ACTION ITEM:
Copy out every line of the listing in which "Hamlin" appears.
■ ■ ■ ■ ■
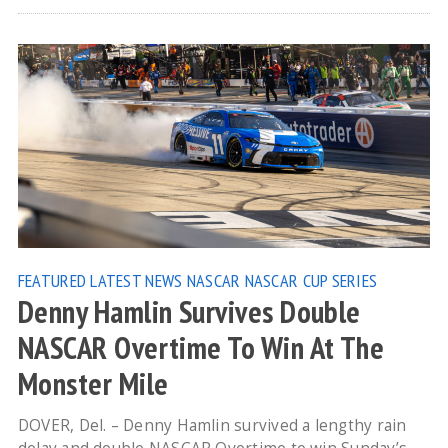
FEATURED
LATEST NEWS
NASCAR
NASCAR CUP SERIES
Denny Hamlin Survives Double
NASCAR Overtime To Win At The
Monster Mile
DOVER, Del. – Denny Hamlin survived a lengthy rain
■ ■ ■ ■ ■
EXERCISE OUTPUT:
Denny Hamlin Survives Double
DOVER, Del. – Denny Hamlin survived a lengthy rain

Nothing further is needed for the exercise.